• **Action item**
Write out the data word for word and omit every picture.

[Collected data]
-- Opening Marker --

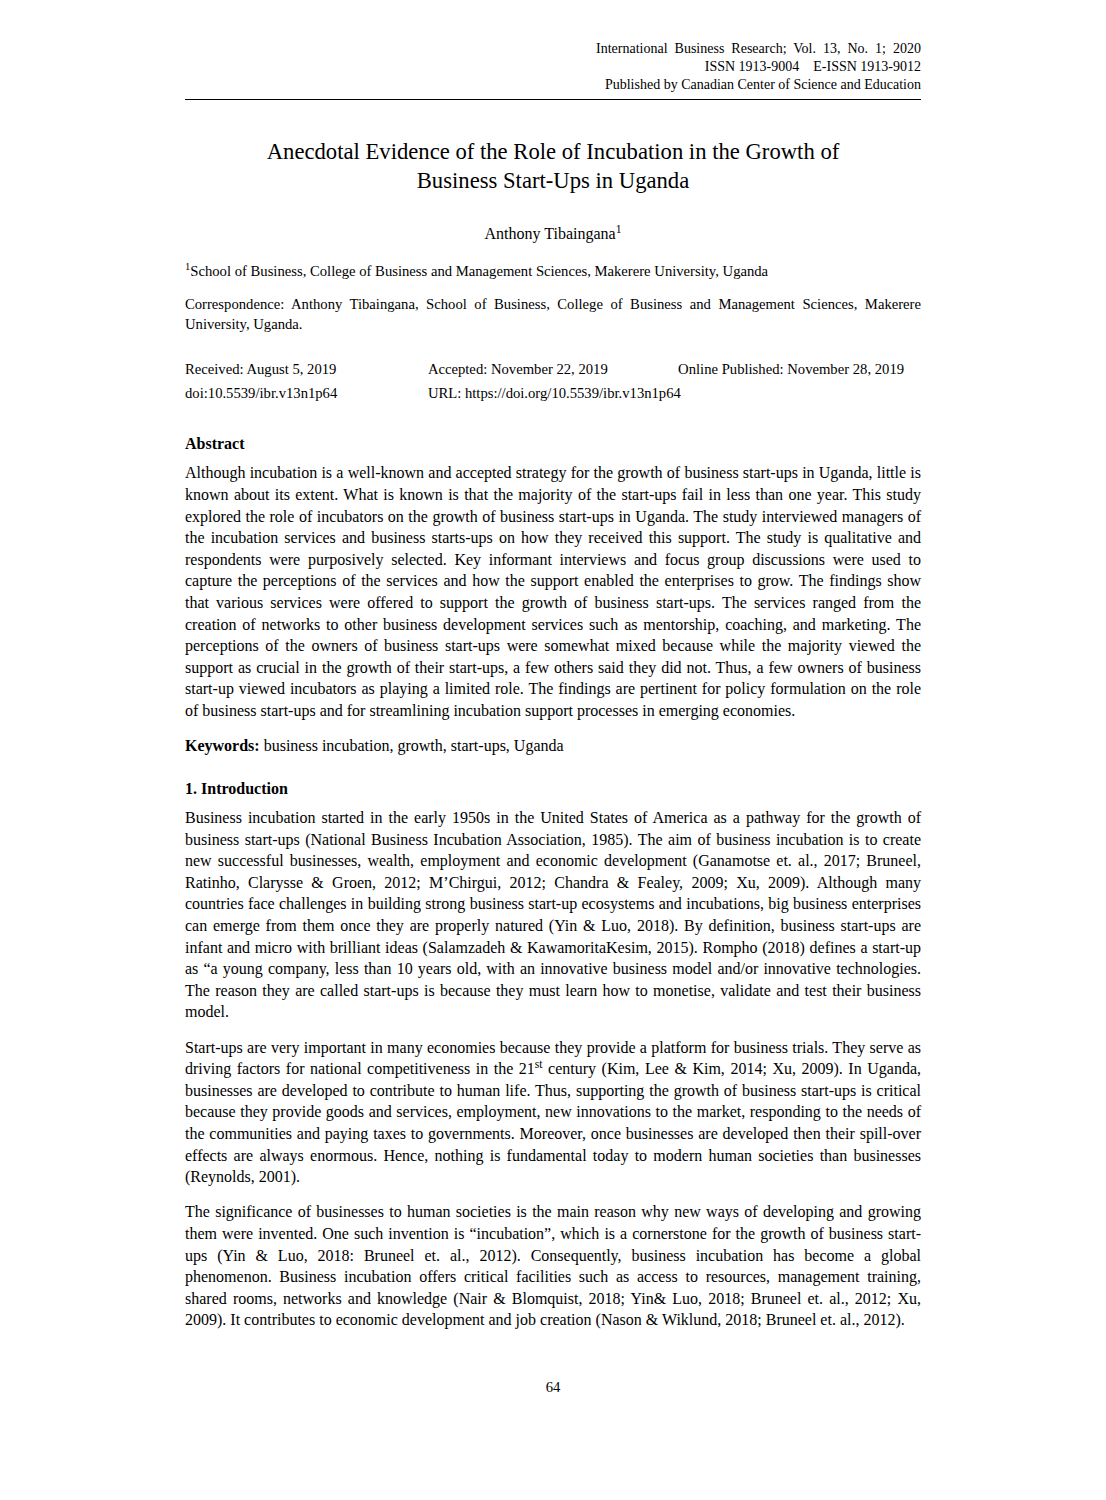International Business Research; Vol. 13, No. 1; 2020
ISSN 1913-9004 E-ISSN 1913-9012
Published by Canadian Center of Science and Education
Anecdotal Evidence of the Role of Incubation in the Growth of
Business Start-Ups in Uganda
Anthony Tibaingana1
1School of Business, College of Business and Management Sciences, Makerere University, Uganda
Correspondence: Anthony Tibaingana, School of Business, College of Business and Management Sciences, Makerere University, Uganda.
| Received: August 5, 2019 | Accepted: November 22, 2019 | Online Published: November 28, 2019 |
| doi:10.5539/ibr.v13n1p64 | URL: https://doi.org/10.5539/ibr.v13n1p64 |
Abstract
Although incubation is a well-known and accepted strategy for the growth of business start-ups in Uganda, little is known about its extent. What is known is that the majority of the start-ups fail in less than one year. This study explored the role of incubators on the growth of business start-ups in Uganda. The study interviewed managers of the incubation services and business starts-ups on how they received this support. The study is qualitative and respondents were purposively selected. Key informant interviews and focus group discussions were used to capture the perceptions of the services and how the support enabled the enterprises to grow. The findings show that various services were offered to support the growth of business start-ups. The services ranged from the creation of networks to other business development services such as mentorship, coaching, and marketing. The perceptions of the owners of business start-ups were somewhat mixed because while the majority viewed the support as crucial in the growth of their start-ups, a few others said they did not. Thus, a few owners of business start-up viewed incubators as playing a limited role. The findings are pertinent for policy formulation on the role of business start-ups and for streamlining incubation support processes in emerging economies.
Keywords: business incubation, growth, start-ups, Uganda
1. Introduction
Business incubation started in the early 1950s in the United States of America as a pathway for the growth of business start-ups (National Business Incubation Association, 1985). The aim of business incubation is to create new successful businesses, wealth, employment and economic development (Ganamotse et. al., 2017; Bruneel, Ratinho, Clarysse & Groen, 2012; M’Chirgui, 2012; Chandra & Fealey, 2009; Xu, 2009). Although many countries face challenges in building strong business start-up ecosystems and incubations, big business enterprises can emerge from them once they are properly natured (Yin & Luo, 2018). By definition, business start-ups are infant and micro with brilliant ideas (Salamzadeh & KawamoritaKesim, 2015). Rompho (2018) defines a start-up as “a young company, less than 10 years old, with an innovative business model and/or innovative technologies. The reason they are called start-ups is because they must learn how to monetise, validate and test their business model.
Start-ups are very important in many economies because they provide a platform for business trials. They serve as driving factors for national competitiveness in the 21st century (Kim, Lee & Kim, 2014; Xu, 2009). In Uganda, businesses are developed to contribute to human life. Thus, supporting the growth of business start-ups is critical because they provide goods and services, employment, new innovations to the market, responding to the needs of the communities and paying taxes to governments. Moreover, once businesses are developed then their spill-over effects are always enormous. Hence, nothing is fundamental today to modern human societies than businesses (Reynolds, 2001).
The significance of businesses to human societies is the main reason why new ways of developing and growing them were invented. One such invention is “incubation”, which is a cornerstone for the growth of business start-ups (Yin & Luo, 2018: Bruneel et. al., 2012). Consequently, business incubation has become a global phenomenon. Business incubation offers critical facilities such as access to resources, management training, shared rooms, networks and knowledge (Nair & Blomquist, 2018; Yin& Luo, 2018; Bruneel et. al., 2012; Xu, 2009). It contributes to economic development and job creation (Nason & Wiklund, 2018; Bruneel et. al., 2012).
64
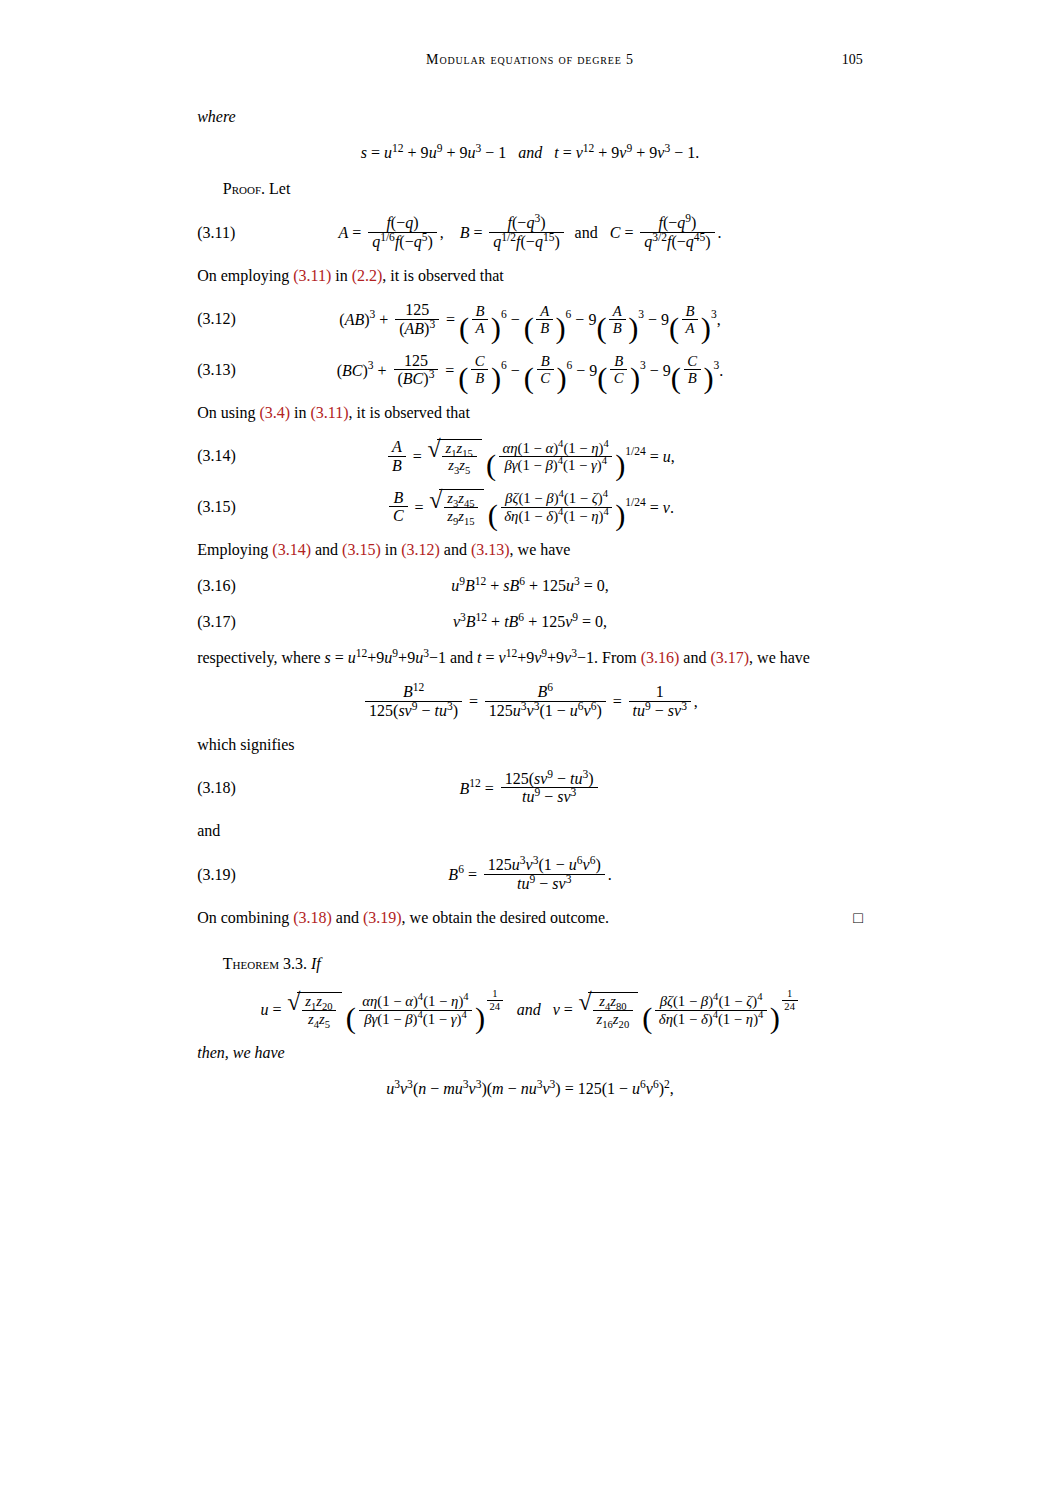Modular equations of degree 5 105
where
s = u12 + 9u9 + 9u3 − 1 and t = v12 + 9v9 + 9v3 − 1.
Proof. Let
(3.11)
A = f(−q) q1/6f(−q5), B = f(−q3) q1/2f(−q15) and C = f(−q9) q3/2f(−q45).
On employing (3.11) in (2.2), it is observed that
(3.12)
(AB)3 + 125(AB)3 = (BA)6 − (AB)6 − 9(AB)3 − 9(BA)3,
(3.13)
(BC)3 + 125(BC)3 = (CB)6 − (BC)6 − 9(BC)3 − 9(CB)3.
On using (3.4) in (3.11), it is observed that
(3.14)
AB = z1z15 z3z5 (αη(1 − α)4(1 − η)4 βγ(1 − β)4(1 − γ)4)1/24 = u,
(3.15)
BC = z3z45 z9z15 (βζ(1 − β)4(1 − ζ)4 δη(1 − δ)4(1 − η)4)1/24 = v.
Employing (3.14) and (3.15) in (3.12) and (3.13), we have
(3.16)
u9B12 + sB6 + 125u3 = 0,
(3.17)
v3B12 + tB6 + 125v9 = 0,
respectively, where s = u12+9u9+9u3−1 and t = v12+9v9+9v3−1. From (3.16) and (3.17), we have
B12125(sv9 − tu3) = B6125u3v3(1 − u6v6) = 1 tu9 − sv3,
which signifies
(3.18)
B12 = 125(sv9 − tu3) tu9 − sv3
and
(3.19)
B6 = 125u3v3(1 − u6v6) tu9 − sv3.
On combining (3.18) and (3.19), we obtain the desired outcome.□
Theorem 3.3. If
u = z1z20 z4z5 (αη(1 − α)4(1 − η)4 βγ(1 − β)4(1 − γ)4)124 and v = z4z80 z16z20 (βζ(1 − β)4(1 − ζ)4 δη(1 − δ)4(1 − η)4)124
then, we have
u3v3(n − mu3v3)(m − nu3v3) = 125(1 − u6v6)2,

-- Closing Marker --

• **Exercise result**
International Business Research; Vol. 13, No. 1; 2020
ISSN 1913-9004 E-ISSN 1913-9012
Published by Canadian Center of Science and Education
Anecdotal Evidence of the Role of Incubation in the Growth of
Business Start-Ups in Uganda
Anthony Tibaingana1
1School of Business, College of Business and Management Sciences, Makerere University, Uganda
Correspondence: Anthony Tibaingana, School of Business, College of Business and Management Sciences, Makerere University, Uganda.
| Received: August 5, 2019 | Accepted: November 22, 2019 | Online Published: November 28, 2019 |
| doi:10.5539/ibr.v13n1p64 | URL: https://doi.org/10.5539/ibr.v13n1p64 |
Abstract
Although incubation is a well-known and accepted strategy for the growth of business start-ups in Uganda, little is known about its extent. What is known is that the majority of the start-ups fail in less than one year. This study explored the role of incubators on the growth of business start-ups in Uganda. The study interviewed managers of the incubation services and business starts-ups on how they received this support. The study is qualitative and respondents were purposively selected. Key informant interviews and focus group discussions were used to capture the perceptions of the services and how the support enabled the enterprises to grow. The findings show that various services were offered to support the growth of business start-ups. The services ranged from the creation of networks to other business development services such as mentorship, coaching, and marketing. The perceptions of the owners of business start-ups were somewhat mixed because while the majority viewed the support as crucial in the growth of their start-ups, a few others said they did not. Thus, a few owners of business start-up viewed incubators as playing a limited role. The findings are pertinent for policy formulation on the role of business start-ups and for streamlining incubation support processes in emerging economies.
Keywords: business incubation, growth, start-ups, Uganda
1. Introduction
Business incubation started in the early 1950s in the United States of America as a pathway for the growth of business start-ups (National Business Incubation Association, 1985). The aim of business incubation is to create new successful businesses, wealth, employment and economic development (Ganamotse et. al., 2017; Bruneel, Ratinho, Clarysse & Groen, 2012; M’Chirgui, 2012; Chandra & Fealey, 2009; Xu, 2009). Although many countries face challenges in building strong business start-up ecosystems and incubations, big business enterprises can emerge from them once they are properly natured (Yin & Luo, 2018). By definition, business start-ups are infant and micro with brilliant ideas (Salamzadeh & KawamoritaKesim, 2015). Rompho (2018) defines a start-up as “a young company, less than 10 years old, with an innovative business model and/or innovative technologies. The reason they are called start-ups is because they must learn how to monetise, validate and test their business model.
Start-ups are very important in many economies because they provide a platform for business trials. They serve as driving factors for national competitiveness in the 21st century (Kim, Lee & Kim, 2014; Xu, 2009). In Uganda, businesses are developed to contribute to human life. Thus, supporting the growth of business start-ups is critical because they provide goods and services, employment, new innovations to the market, responding to the needs of the communities and paying taxes to governments. Moreover, once businesses are developed then their spill-over effects are always enormous. Hence, nothing is fundamental today to modern human societies than businesses (Reynolds, 2001).
The significance of businesses to human societies is the main reason why new ways of developing and growing them were invented. One such invention is “incubation”, which is a cornerstone for the growth of business start-ups (Yin & Luo, 2018: Bruneel et. al., 2012). Consequently, business incubation has become a global phenomenon. Business incubation offers critical facilities such as access to resources, management training, shared rooms, networks and knowledge (Nair & Blomquist, 2018; Yin& Luo, 2018; Bruneel et. al., 2012; Xu, 2009). It contributes to economic development and job creation (Nason & Wiklund, 2018; Bruneel et. al., 2012).
64
Modular equations of degree 5 105
where
s = u12 + 9u9 + 9u3 − 1 and t = v12 + 9v9 + 9v3 − 1.
Proof. Let
(3.11)
A = f(−q) q1/6f(−q5), B = f(−q3) q1/2f(−q15) and C = f(−q9) q3/2f(−q45).
On employing (3.11) in (2.2), it is observed that
(3.12)
(AB)3 + 125(AB)3 = (BA)6 − (AB)6 − 9(AB)3 − 9(BA)3,
(3.13)
(BC)3 + 125(BC)3 = (CB)6 − (BC)6 − 9(BC)3 − 9(CB)3.
On using (3.4) in (3.11), it is observed that
(3.14)
AB = z1z15 z3z5 (αη(1 − α)4(1 − η)4 βγ(1 − β)4(1 − γ)4)1/24 = u,
(3.15)
BC = z3z45 z9z15 (βζ(1 − β)4(1 − ζ)4 δη(1 − δ)4(1 − η)4)1/24 = v.
Employing (3.14) and (3.15) in (3.12) and (3.13), we have
(3.16)
u9B12 + sB6 + 125u3 = 0,
(3.17)
v3B12 + tB6 + 125v9 = 0,
respectively, where s = u12+9u9+9u3−1 and t = v12+9v9+9v3−1. From (3.16) and (3.17), we have
B12125(sv9 − tu3) = B6125u3v3(1 − u6v6) = 1 tu9 − sv3,
which signifies
(3.18)
B12 = 125(sv9 − tu3) tu9 − sv3
and
(3.19)
B6 = 125u3v3(1 − u6v6) tu9 − sv3.
On combining (3.18) and (3.19), we obtain the desired outcome.□
Theorem 3.3. If
u = z1z20 z4z5 (αη(1 − α)4(1 − η)4 βγ(1 − β)4(1 − γ)4)124 and v = z4z80 z16z20 (βζ(1 − β)4(1 − ζ)4 δη(1 − δ)4(1 − η)4)124
then, we have
u3v3(n − mu3v3)(m − nu3v3) = 125(1 − u6v6)2,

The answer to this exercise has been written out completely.